From "Fight" to "Friend"

     Today in my good news e-mag I saw an article about a new cancer breakthrough where cancer cells are "re-taught" to be normal cells rather than cancerous cells.  This is a huge breakthrough for many reasons but it also caused me, once again, to reflect on the deeper lessons being learned.  

    As humans, we appear to tend towards violence in all areas of our life.  When someone is nasty to us, we often will fight back, at least verbally, or up the ante, returning evil for evil.  When there are problems in the world, rather than negotiating or talking, we often jump into war, into fighting.  When we have problems within ourselves, we talk about fighting - fighting the demons within or fighting the addiction, or fighting with our own anger.  As I've written about many times, when someone does something wrong in our society, we "fight" or seek to harm them in return with retributive justice prison sentences, too.  And with our diseases: we fight disease by trying to "kill" it.  

    Does it work?  Not so well, in any of these situations.  Might does not equal right, so our wars don't always favor the right.  Those who go to a punishing prison usually end up entrenched in their lives of crime.  The addictions and inner problems we fight with tend to just fight back.  And even the diseases we fight by killing what is within usually do more damage to us in the end.  The things we use to kill diseases kill us as well.  

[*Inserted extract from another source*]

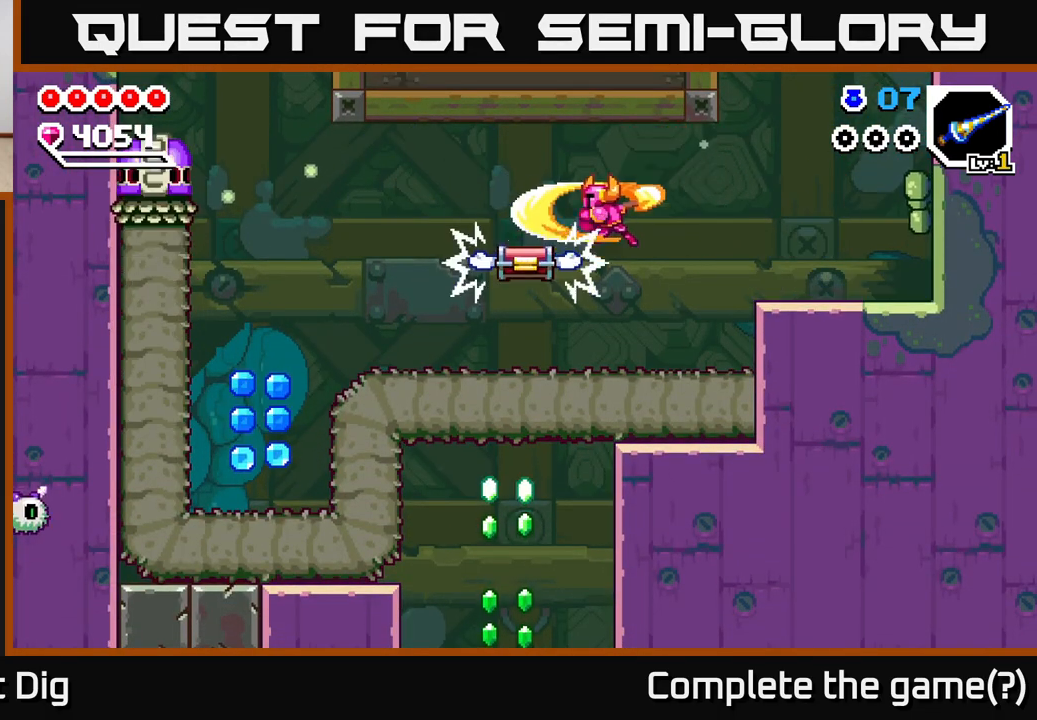
{"buttons": [], "left_stick": "left", "right_stick": "center", "events": [[183, "left_stick", "center"], [400, "left_stick", "left"]]}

    I actually believe that this is a metaphor for all of life: in trying to kill what we deem to be the "other", whether it is a disease or issue within us or an "enemy" without, we end up destroying or damaging ourselves as well.  

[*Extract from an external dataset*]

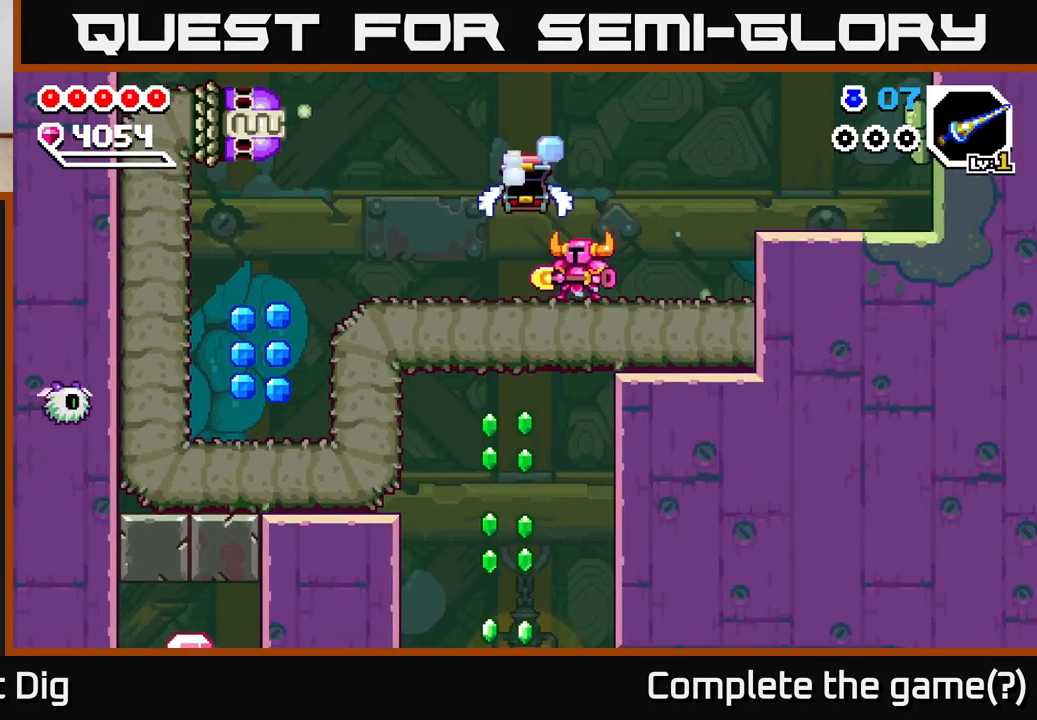
{"buttons": [], "left_stick": "center", "right_stick": "center", "events": [[100, "left_stick", "center"]]}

    There are alternatives and we are just beginning to really figure those out.  Restorative justice is a much better approach in terms of our legal system, for example: bringing healing to all those involved in a situation where a crime has happened, rather than an escalating revenge/punishment.  This is true in our raising of children as well: when we yell at our kids, they aren't as able to hear, to learn.  But when we work with them, seeing the mistakes as invitations for learning, invitations for growth, not only is the growth more permanent and effective, but it builds their self esteem as well.  If we were to learn to talk to each other rather than going to war, relationships and lives would not be torn apart or ended in the name of justice.  

    I loved the children's book series, "The Secrets of Droon" by Tony Abbott.  One of the things I loved most about this series, was that the children were not encouraged or taught to kill the "bad guys."  Instead, they were encouraged to understand them, and to grow with them so that those "bad guys" might be met with enough compassion that they would change.  We have the same opportunites throughout our lives in all areas.

    I've seen a person screeming at someone else about something who was met with patience and an open heart, and as a result they calmed down, were able to be rational and to have real conversations, moving from stances of enemies across a line to friends, working together to solve a problem. I saw my own son, as a kindergartener, make the decision to befriend a kid who bullied everyone.  My son was able to change the stance of the other child by doing so, and as a result, the "bully" was finally able to ask for the help he needed, learning to trust that not everyone was against him, that some were truly there who would love and care for him, even when he told the truth about what had been happening in his home life.

    I've also experienced people trying to fight off the grief and pain within their own hearts who, when encouraged instead to befriend that pain and grief, were able to truly work it through and therefore to let it move through them and out. It is a different way to approach our inner struggles and pain, but an effective way to really work through and come out the other side.  When we fight our inner problems, the best we can hope for is to suppress them.  But when we befriend our shadow side, we can learn and grow together until we are changed for the better.

    This new way of approaching cancer is incredibly hopeful to me.  It recognizes that change, rather than destruction, is a better way to deal with cancers of all kinds, within our bodies and within our lives.